ACTIVITIES.
1) From the X402Client setup guide, reproduce the passage from "Do not import" up to and including "X402_PRIVATE_KEY=0x...".
2) List every environment variable name beginning with X402_ that appears in the X402Client setup guide.

EXTRACT PROVIDED.
Put X402Client in a server-only module:

ts
// lib/x402-client.ts
import "server-only";

import { X402Client, X402Networks } from "@averyso/alpha";

export const x402Client = new X402Client(process.env.X402_PRIVATE_KEY!, {
  network: process.env.X402_NETWORK ?? X402Networks.baseSepolia,
  rpcUrl: process.env.X402_RPC_URL,
  maxAmount: BigInt(process.env.X402_MAX_AMOUNT ?? "50000"),
  logLevel: process.env.X402_LOG_LEVEL === "debug" ? "debug" : "info",
});

Use it from a route handler, server action, or backend service:

ts
// app/api/paid-weather/route.ts
import { x402Client } from "@/lib/x402-client";

export const runtime = "nodejs";

export async function GET(request: Request) {
  const city = new URL(request.url).searchParams.get("city") ?? "Lisbon";
  const result = await x402Client.call(
    {
      url: "https://api.example.com/weather",
      query: { city },
    },
    undefined,
    { maxAmount: 50_000n },
  );

  if (result.kind !== "success") {
    return Response.json({ error: result.kind }, { status: result.status || 500 });
  }

  return Response.json(result.body);
}

Do not import this module from a "use client" component. Do not prefix private variables with NEXT_PUBLIC_; that opt-in exposes values to the browser bundle.

Environment Variables

Use environment variables or runtime secrets for deployment-specific values:

sh
X402_PRIVATE_KEY=0x...
X402_NETWORK=base-sepolia
X402_RPC_URL=https://example-rpc
X402_MAX_AMOUNT=50000
X402_LOG_LEVEL=info

Suggested handling:

  • X402_PRIVATE_KEY: Required. Store in the platform secret manager.

DATA FOR ANALYSIS.
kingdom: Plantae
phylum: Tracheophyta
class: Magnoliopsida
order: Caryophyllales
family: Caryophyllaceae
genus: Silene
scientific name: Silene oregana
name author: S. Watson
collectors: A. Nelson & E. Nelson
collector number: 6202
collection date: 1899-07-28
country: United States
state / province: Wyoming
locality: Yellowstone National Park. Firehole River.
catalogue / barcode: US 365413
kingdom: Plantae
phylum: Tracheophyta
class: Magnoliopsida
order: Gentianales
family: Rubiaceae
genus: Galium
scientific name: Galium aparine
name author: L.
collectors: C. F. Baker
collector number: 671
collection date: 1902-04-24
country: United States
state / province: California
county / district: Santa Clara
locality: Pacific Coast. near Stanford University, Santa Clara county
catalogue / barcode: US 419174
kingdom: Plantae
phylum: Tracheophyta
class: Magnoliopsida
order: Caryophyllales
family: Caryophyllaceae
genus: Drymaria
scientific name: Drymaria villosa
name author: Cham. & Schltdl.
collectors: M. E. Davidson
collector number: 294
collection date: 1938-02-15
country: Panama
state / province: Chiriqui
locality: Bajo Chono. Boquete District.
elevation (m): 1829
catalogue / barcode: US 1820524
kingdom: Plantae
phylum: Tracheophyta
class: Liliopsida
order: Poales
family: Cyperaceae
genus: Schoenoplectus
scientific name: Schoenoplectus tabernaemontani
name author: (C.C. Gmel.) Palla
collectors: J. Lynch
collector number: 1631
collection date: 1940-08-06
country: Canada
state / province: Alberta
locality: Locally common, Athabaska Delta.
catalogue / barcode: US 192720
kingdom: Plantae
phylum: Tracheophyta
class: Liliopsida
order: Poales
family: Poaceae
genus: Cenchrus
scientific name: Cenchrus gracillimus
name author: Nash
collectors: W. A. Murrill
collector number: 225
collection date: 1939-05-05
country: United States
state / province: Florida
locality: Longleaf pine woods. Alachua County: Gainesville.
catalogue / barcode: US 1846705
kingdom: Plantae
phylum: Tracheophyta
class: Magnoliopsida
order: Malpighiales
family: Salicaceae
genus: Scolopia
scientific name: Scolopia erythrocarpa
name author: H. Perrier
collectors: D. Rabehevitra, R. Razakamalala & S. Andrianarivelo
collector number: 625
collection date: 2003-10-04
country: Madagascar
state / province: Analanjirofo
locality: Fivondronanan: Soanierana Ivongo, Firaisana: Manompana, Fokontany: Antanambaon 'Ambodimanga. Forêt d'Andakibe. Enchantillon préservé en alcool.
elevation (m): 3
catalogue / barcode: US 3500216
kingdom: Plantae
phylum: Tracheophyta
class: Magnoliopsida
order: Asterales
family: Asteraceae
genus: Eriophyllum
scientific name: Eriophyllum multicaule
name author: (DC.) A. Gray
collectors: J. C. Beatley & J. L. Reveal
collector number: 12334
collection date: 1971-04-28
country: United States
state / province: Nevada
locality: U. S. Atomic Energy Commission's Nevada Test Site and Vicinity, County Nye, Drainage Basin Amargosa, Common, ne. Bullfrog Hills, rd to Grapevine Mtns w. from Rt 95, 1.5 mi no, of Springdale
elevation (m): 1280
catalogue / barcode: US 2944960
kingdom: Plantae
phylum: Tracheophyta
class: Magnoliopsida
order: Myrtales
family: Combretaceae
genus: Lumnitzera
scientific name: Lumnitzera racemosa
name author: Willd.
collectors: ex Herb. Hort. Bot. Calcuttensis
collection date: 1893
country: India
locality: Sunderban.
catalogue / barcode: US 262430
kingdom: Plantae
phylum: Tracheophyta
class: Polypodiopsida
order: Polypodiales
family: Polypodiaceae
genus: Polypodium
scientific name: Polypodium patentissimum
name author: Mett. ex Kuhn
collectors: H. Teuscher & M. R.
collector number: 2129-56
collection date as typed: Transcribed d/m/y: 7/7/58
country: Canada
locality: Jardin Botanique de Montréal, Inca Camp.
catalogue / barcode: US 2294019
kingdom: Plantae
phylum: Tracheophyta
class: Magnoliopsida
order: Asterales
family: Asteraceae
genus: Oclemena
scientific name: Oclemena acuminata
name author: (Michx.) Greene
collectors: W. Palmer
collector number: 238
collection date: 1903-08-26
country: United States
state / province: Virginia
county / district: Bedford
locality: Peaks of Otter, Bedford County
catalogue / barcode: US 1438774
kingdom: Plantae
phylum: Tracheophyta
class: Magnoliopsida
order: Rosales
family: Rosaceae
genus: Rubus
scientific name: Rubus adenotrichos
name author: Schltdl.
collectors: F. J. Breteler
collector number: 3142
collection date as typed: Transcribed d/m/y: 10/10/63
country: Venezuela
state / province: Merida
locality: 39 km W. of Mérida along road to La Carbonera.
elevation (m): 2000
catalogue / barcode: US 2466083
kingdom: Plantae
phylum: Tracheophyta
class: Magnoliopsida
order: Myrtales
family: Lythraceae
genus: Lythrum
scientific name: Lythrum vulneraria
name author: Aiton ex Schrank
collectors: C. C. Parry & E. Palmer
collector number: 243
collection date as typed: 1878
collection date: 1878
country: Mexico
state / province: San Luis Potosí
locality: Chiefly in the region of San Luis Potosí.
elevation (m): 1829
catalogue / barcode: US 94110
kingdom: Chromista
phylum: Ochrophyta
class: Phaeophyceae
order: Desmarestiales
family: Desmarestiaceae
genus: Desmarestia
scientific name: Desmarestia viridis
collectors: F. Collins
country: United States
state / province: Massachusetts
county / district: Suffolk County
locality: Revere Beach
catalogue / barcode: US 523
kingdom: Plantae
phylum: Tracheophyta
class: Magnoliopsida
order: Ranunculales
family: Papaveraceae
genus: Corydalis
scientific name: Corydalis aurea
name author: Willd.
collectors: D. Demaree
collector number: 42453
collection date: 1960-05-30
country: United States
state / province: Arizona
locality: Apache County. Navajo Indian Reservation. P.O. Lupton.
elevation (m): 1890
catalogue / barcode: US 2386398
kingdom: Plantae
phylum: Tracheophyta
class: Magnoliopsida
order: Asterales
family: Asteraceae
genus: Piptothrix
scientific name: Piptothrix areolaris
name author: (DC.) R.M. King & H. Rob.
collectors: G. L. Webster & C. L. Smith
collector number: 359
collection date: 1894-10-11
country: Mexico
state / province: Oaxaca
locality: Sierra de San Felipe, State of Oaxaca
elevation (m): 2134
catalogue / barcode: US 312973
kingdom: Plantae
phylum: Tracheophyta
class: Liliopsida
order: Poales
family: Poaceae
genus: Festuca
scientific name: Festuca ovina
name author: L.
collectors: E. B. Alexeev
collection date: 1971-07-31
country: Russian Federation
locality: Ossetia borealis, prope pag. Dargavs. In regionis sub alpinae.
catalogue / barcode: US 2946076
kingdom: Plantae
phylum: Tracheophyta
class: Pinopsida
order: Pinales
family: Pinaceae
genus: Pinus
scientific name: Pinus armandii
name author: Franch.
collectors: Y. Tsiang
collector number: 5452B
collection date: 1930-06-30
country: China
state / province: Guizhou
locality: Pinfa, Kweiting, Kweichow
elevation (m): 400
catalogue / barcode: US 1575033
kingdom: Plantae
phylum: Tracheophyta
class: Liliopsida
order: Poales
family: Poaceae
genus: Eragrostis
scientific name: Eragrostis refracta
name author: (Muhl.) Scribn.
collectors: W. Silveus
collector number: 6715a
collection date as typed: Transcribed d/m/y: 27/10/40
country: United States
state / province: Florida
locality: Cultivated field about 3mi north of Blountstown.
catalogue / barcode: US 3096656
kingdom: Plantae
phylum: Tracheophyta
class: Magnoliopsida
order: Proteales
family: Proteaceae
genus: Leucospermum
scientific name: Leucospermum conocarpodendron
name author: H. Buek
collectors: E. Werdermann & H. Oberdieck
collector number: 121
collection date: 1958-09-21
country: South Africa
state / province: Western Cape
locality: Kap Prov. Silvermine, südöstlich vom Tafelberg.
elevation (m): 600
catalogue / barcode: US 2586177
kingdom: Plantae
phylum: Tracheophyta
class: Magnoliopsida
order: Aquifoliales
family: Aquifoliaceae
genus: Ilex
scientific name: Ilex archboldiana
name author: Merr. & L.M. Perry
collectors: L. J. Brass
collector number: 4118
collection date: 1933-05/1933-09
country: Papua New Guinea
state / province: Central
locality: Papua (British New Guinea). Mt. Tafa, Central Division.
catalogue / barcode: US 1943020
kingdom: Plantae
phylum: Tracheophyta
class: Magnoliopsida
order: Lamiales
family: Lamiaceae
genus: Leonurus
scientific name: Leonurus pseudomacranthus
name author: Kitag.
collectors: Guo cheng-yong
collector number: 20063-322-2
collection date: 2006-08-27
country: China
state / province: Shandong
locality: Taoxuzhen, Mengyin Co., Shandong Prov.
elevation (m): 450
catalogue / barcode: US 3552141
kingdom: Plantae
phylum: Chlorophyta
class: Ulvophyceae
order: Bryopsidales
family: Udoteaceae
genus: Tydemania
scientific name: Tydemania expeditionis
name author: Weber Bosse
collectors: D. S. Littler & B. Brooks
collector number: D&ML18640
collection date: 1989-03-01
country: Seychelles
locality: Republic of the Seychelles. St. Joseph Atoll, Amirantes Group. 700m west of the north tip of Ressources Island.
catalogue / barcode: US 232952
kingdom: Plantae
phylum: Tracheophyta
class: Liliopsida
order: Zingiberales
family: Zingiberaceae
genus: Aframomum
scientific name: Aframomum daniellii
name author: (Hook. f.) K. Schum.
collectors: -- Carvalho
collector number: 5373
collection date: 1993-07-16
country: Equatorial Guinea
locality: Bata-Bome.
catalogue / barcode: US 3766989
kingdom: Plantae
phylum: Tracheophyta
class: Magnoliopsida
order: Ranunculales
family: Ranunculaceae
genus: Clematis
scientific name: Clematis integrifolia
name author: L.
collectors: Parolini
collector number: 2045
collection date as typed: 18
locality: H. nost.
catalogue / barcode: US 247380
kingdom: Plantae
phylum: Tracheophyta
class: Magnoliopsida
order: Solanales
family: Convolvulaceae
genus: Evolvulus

ANSWERS FOR EACH ITEM.
1)
Do not import this module from a "use client" component. Do not prefix private variables with NEXT_PUBLIC_; that opt-in exposes values to the browser bundle.

Environment Variables

Use environment variables or runtime secrets for deployment-specific values:

sh
X402_PRIVATE_KEY=0x...

2)
X402_PRIVATE_KEY
X402_NETWORK
X402_RPC_URL
X402_MAX_AMOUNT
X402_LOG_LEVEL